> _Ausgangstext_

§

Der SC Cham verliert die Promotion-League-Partie gegen YF Juventus mit 0:2. Trotz grossem Einsatz und mehreren guten Chancen gelingt es den Chamer nicht, die Partie zu drehen. Die sieben fehlenden Stammspieler machen sich bemerkbar.
Viele Ausfälle, schwieriger Start
Nach der Partie fand Chams Cheftrainer Pascal Nussbaumer klare Worte: «Wenn man die Zweikämpfe nicht gewinnt, ist es schwierig, das Spiel für sich zu entscheiden. Wir müssen dieses Spiel abhaken und nach vorne schauen.»
Seiner Mannschaft fehlten aufgrund von Verletzungen, Sperren und privaten Gründen gleich mehrere wichtige Spieler. Unter anderem mussten die bewährten Innenverteidiger Mario Bühler und Fabio Niederhauser passen. Auch Nando Zimmermann, Noah Flühmann, André Ribeiro, Eric Tia und Florian Kamberi standen nicht zur Verfügung. Nussbaumer wollte die personelle Situation jedoch nicht als Ausrede gelten lassen.

§

> _Aufgabenstellung_
Geben Sie aus dem Spielbericht den Abschnitt wortgetreu wieder, der mit den Worten „Seiner Mannschaft fehlten“ einsetzt und mit „Ausrede gelten lassen.“ schließt.

Gesammelte Dateneinträge

§

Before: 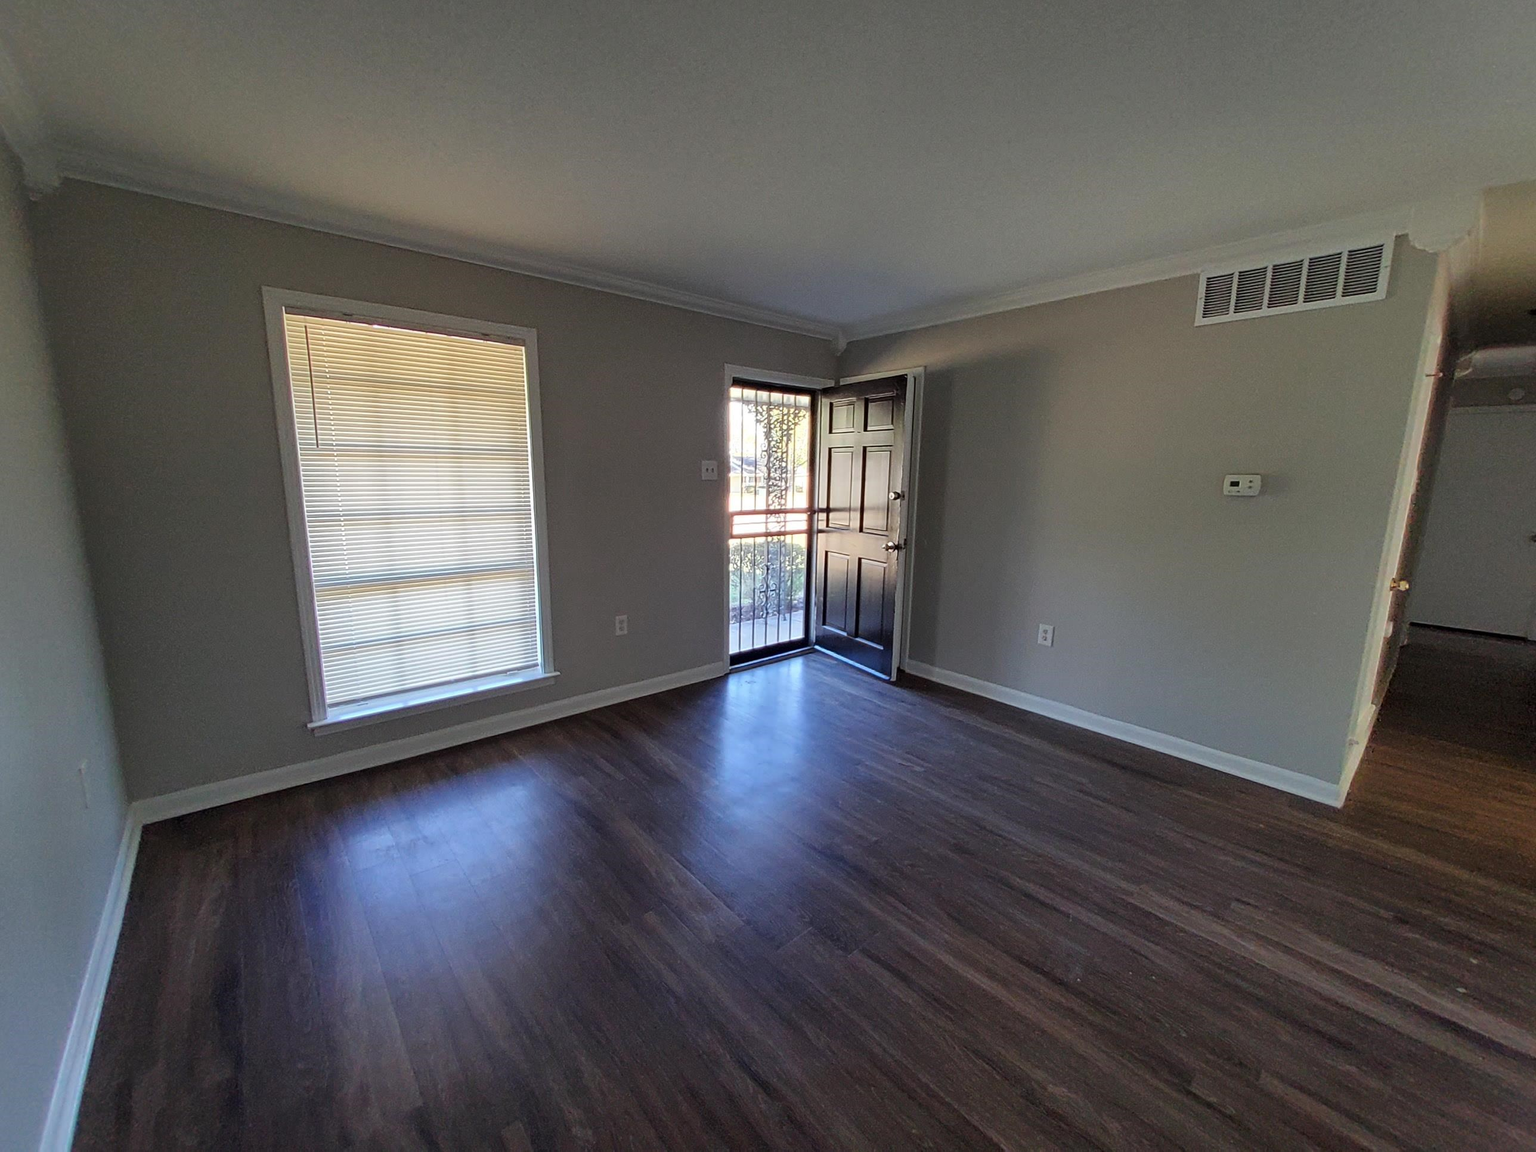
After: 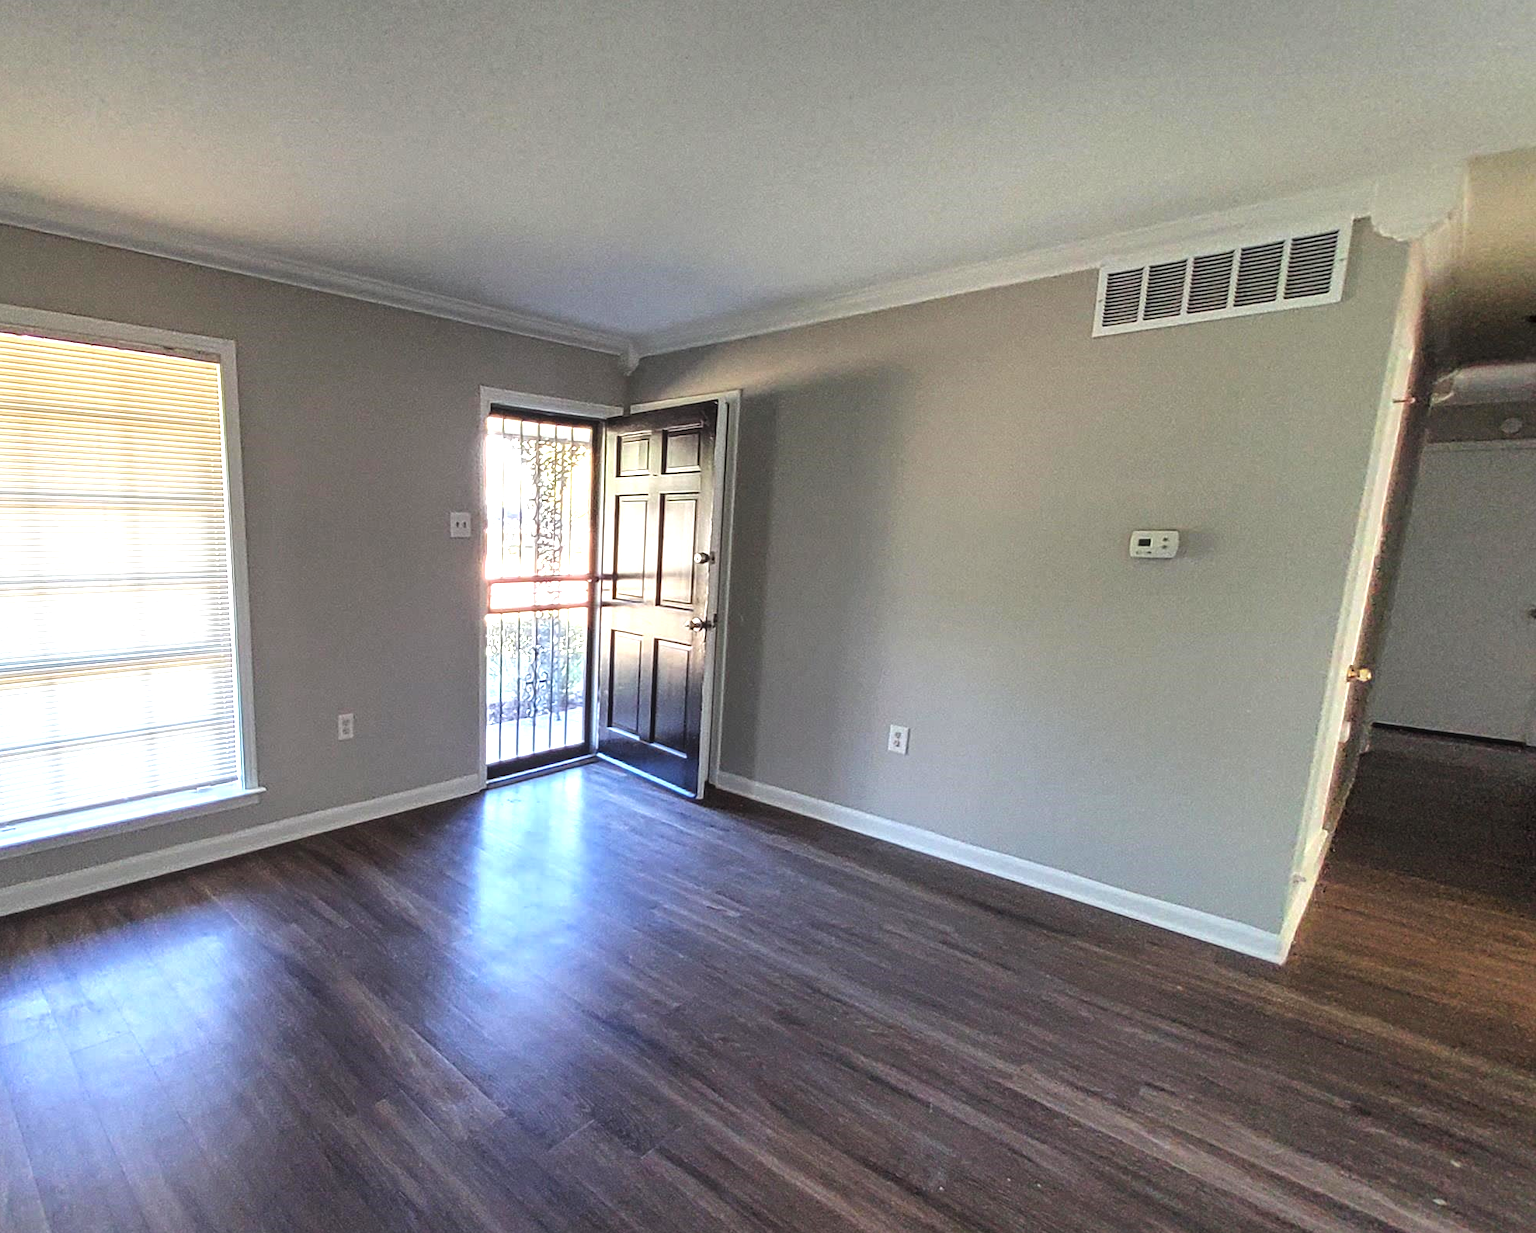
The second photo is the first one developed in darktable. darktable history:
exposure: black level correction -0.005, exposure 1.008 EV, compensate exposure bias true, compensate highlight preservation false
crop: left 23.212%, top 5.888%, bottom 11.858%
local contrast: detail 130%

§

> _Lösung_
Seiner Mannschaft fehlten aufgrund von Verletzungen, Sperren und privaten Gründen gleich mehrere wichtige Spieler. Unter anderem mussten die bewährten Innenverteidiger Mario Bühler und Fabio Niederhauser passen. Auch Nando Zimmermann, Noah Flühmann, André Ribeiro, Eric Tia und Florian Kamberi standen nicht zur Verfügung. Nussbaumer wollte die personelle Situation jedoch nicht als Ausrede gelten lassen.